Paul Drumm, of GLL, a charitable social enterprise which runs libraries in Greenwich in south-east London, said libraries in the borough had already spent £28,000 on new seating and other furniture to prepare for the increase in the number of visitors during the winter months.
He said: “We are acutely aware of the huge impact the energy crisis will have on many people living within the local community. We will promote our libraries as designated “warm spaces” for those who cannot afford to heat their homes. »
Libraries and museums will be part of a national network of welcoming centers provided by local councils, community groups and charities. South Cambridgeshire District Council launched a tender earlier this month for a contract to provide “a series of hot centers from community buildings” to support people exposed to the cold.
Meanwhile Care England, which represents 4,500 care services, said operators were facing increases of up to 500% in energy costs, with some considering reducing the number of elderly people they take to facilities. hospital services or close their care homes to survive.
“Care services across the country will have to close this winter unless the government takes immediate action. Some providers will simply not be able to continue – they will collapse,” said Professor Martin Green, chief executive of Care England. “There is no cap on energy costs for care homes and residents of care homes for the elderly receive no government reimbursement.”

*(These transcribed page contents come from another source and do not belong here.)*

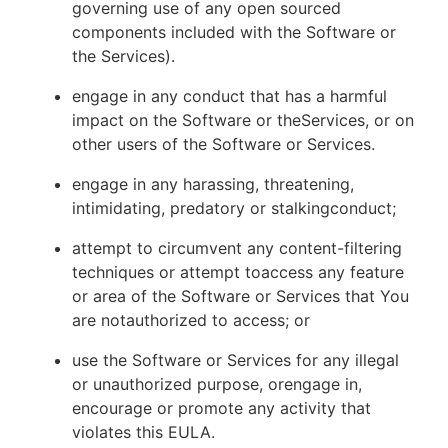
governing use of any open sourced
components included with the Software or
the Services).
engage in any conduct that has a harmful
impact on the Software or theServices, or on
other users of the Software or Services.
engage in any harassing, threatening,
intimidating, predatory or stalkingconduct;
attempt to circumvent any content-filtering
techniques or attempt toaccess any feature
or area of the Software or Services that You
are notauthorized to access; or
use the Software or Services for any illegal
or unauthorized purpose, orengage in,
encourage or promote any activity that
violates this EULA.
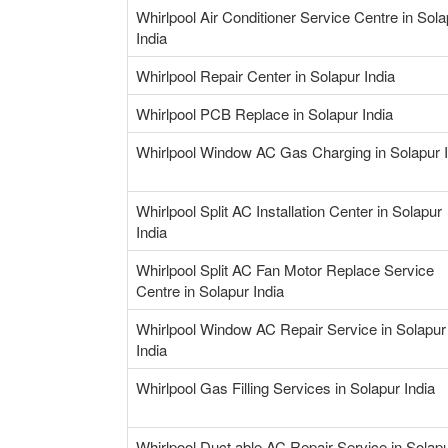
Whirlpool Air Conditioner Service Centre in Sola
India
Whirlpool Repair Center in Solapur India
Whirlpool PCB Replace in Solapur India
Whirlpool Window AC Gas Charging in Solapur I
Whirlpool Split AC Installation Center in Solapur
India
Whirlpool Split AC Fan Motor Replace Service
Centre in Solapur India
Whirlpool Window AC Repair Service in Solapur
India
Whirlpool Gas Filling Services in Solapur India
Whirlpool Duct able AC Repair Service in Solap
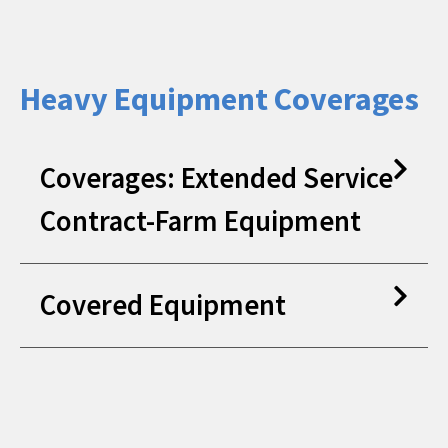
Heavy Equipment Coverages
Coverages: Extended Service
Contract-Farm Equipment
Covered Equipment
Heavy Duty Truck Service
Contracts
Mechanical Failure
Compact Wheel Loader
Crawler Excavator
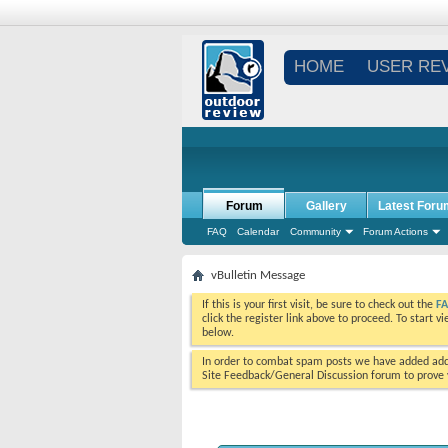
HOME
USER RE
Forum
Gallery
Latest Foru
FAQ
Calendar
Community
Forum Actions
vBulletin Message
If this is your first visit, be sure to check out the
F
click the register link above to proceed. To start 
below.
In order to combat spam posts we have added addi
Site Feedback/General Discussion forum to prove y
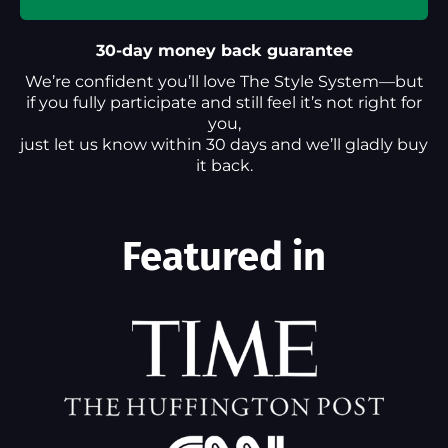
30-day money back guarantee
We’re confident you’ll love The Style System—but
if you fully participate and still feel it’s not right for
you,
just let us know within 30 days and we’ll gladly buy
it back.
Featured in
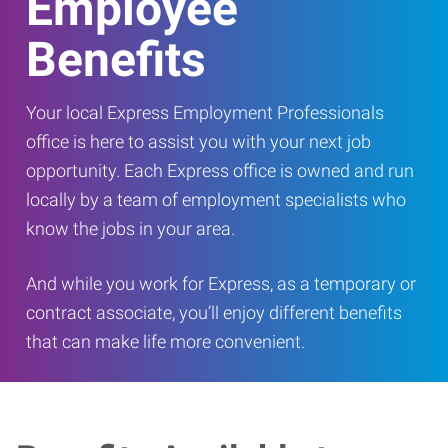
Employee
Benefits
Your local Express Employment Professionals
office is here to assist you with your next job
opportunity. Each Express office is owned and run
locally by a team of employment specialists who
know the jobs in your area.
And while you work for Express, as a temporary or
contract associate, you’ll enjoy different benefits
that can make life more convenient.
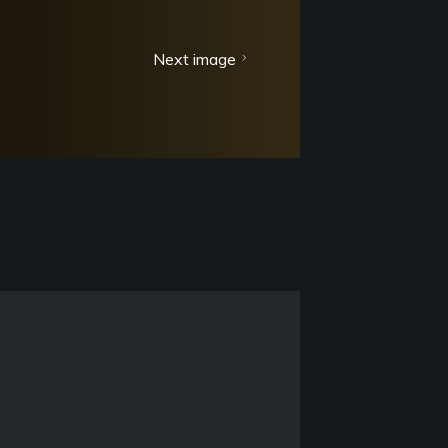
Next image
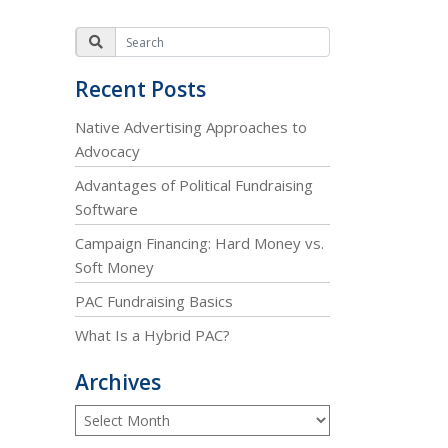
Recent Posts
Native Advertising Approaches to
Advocacy
Advantages of Political Fundraising
Software
Campaign Financing: Hard Money vs.
Soft Money
PAC Fundraising Basics
What Is a Hybrid PAC?
Archives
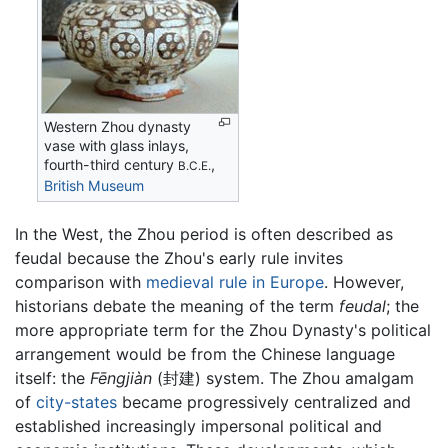
Western Zhou dynasty
vase with glass inlays,
fourth-third century
,
B.C.E.
British Museum
In the West, the Zhou period is often described as
feudal because the Zhou's early rule invites
comparison with
medieval rule in Europe
. However,
historians debate the meaning of the term
feudal
; the
more appropriate term for the Zhou Dynasty's political
arrangement would be from the Chinese language
itself: the
Fēngjiàn
(封建) system. The Zhou amalgam
of
city-states
became progressively centralized and
established increasingly impersonal political and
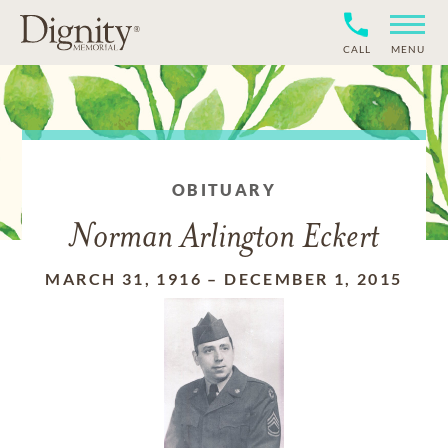
CALL
MENU
OBITUARY
Norman Arlington Eckert
MARCH 31, 1916
–
DECEMBER 1, 2015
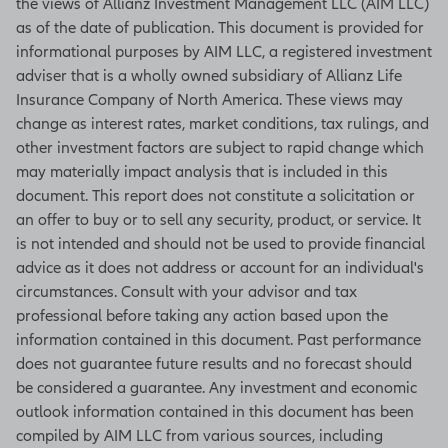
the views of Allianz Investment Management LLC (AIM LLC)
for Supply Management, this index
as of the date of publication. This document is provided for
indicates a positive growth in the
informational purposes by AIM LLC, a registered investment
manufacturing sector when the
adviser that is a wholly owned subsidiary of Allianz Life
figure is above 50 and a contraction
Insurance Company of North America. These views may
of the sector when it is below 50. An
change as interest rates, market conditions, tax rulings, and
increase in the figure indicates either
other investment factors are subject to rapid change which
slowing contraction or accelerating
may materially impact analysis that is included in this
growth. The index represents
document. This report does not constitute a solicitation or
underlying figures in employment,
an offer to buy or to sell any security, product, or service. It
inventories, new orders, production
is not intended and should not be used to provide financial
levels, and deliveries. (Source:
advice as it does not address or account for an individual's
Bloomberg)
circumstances. Consult with your advisor and tax
professional before taking any action based upon the
information contained in this document. Past performance
does not guarantee future results and no forecast should
Unemployment rate
be considered a guarantee. Any investment and economic
Based on a monthly survey of
outlook information contained in this document has been
households, the unemployment rate
compiled by AIM LLC from various sources, including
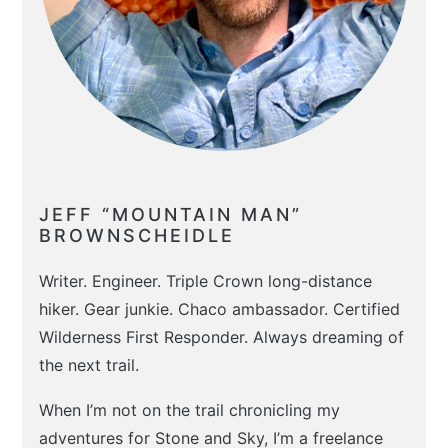
JEFF “MOUNTAIN MAN”
BROWNSCHEIDLE
Writer. Engineer. Triple Crown long-distance
hiker. Gear junkie. Chaco ambassador. Certified
Wilderness First Responder. Always dreaming of
the next trail.
When I’m not on the trail chronicling my
adventures for Stone and Sky, I’m a freelance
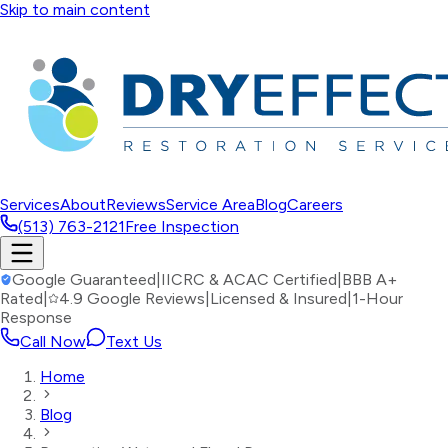
Skip to main content
Services
About
Reviews
Service Area
Blog
Careers
(513) 763-2121
Free Inspection
Google Guaranteed
|
IICRC & ACAC Certified
|
BBB A+
Rated
|
4.9 Google Reviews
|
Licensed & Insured
|
1-Hour
Response
Call Now
Text Us
Home
Blog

Analysis by consultancy BoxPower shows care homes were paying energy costs equivalent to £700 per bed each year. But this month homes are being quoted the equivalent of £4,027 per bed for those wanting to buy power from October. This is an increase of approximately 437% in energy cost per bed over a 12 month period.
Brunelcare, which provides sheltered accommodation for 1,400 people and runs seven care homes in Bristol and Somerset, was this month forced to sign a new annual energy contract worth £7.7million as the prices were rising by £100,000 a day. The charity was paying around £1.5million a year until last year.
“We are in an absolutely impossible situation,” said Oona Goldsworthy, chief executive of Brunelcare. “I’ve had one of the worst weeks of my life and been through Covid so I know what hard times are like. We are again completely abandoned.
A government spokesperson said it had made £3.7billion of extra funding available to local authorities, which they can spend on adult social care. “No national government can control the global factors driving up the price of energy, but we will continue to support businesses, including nursing homes, as they navigate the months ahead,” a spokesperson said. .
School leaders say they face a ‘double whammy’ of spiraling energy bills and a 5% pay rise for teachers. An executive director of a multi-academy trust, which oversees a number of inner-city secondary schools and asked not to be named, said: ‘I’m already at minimum support staff. We will not replace any member of staff when they leave. Its schools are already bringing together two classes of children to fill temporary staff gaps.
Dan Morrow, chief executive of the Dartmoor Multi-Academy Trust in Devon, said it was now a ‘race to the bottom’ for schools and the effects on children ‘will be profound for generations “. His trust needs to find an extra £800,000 for utility bills this year and £900,000 for pay rises.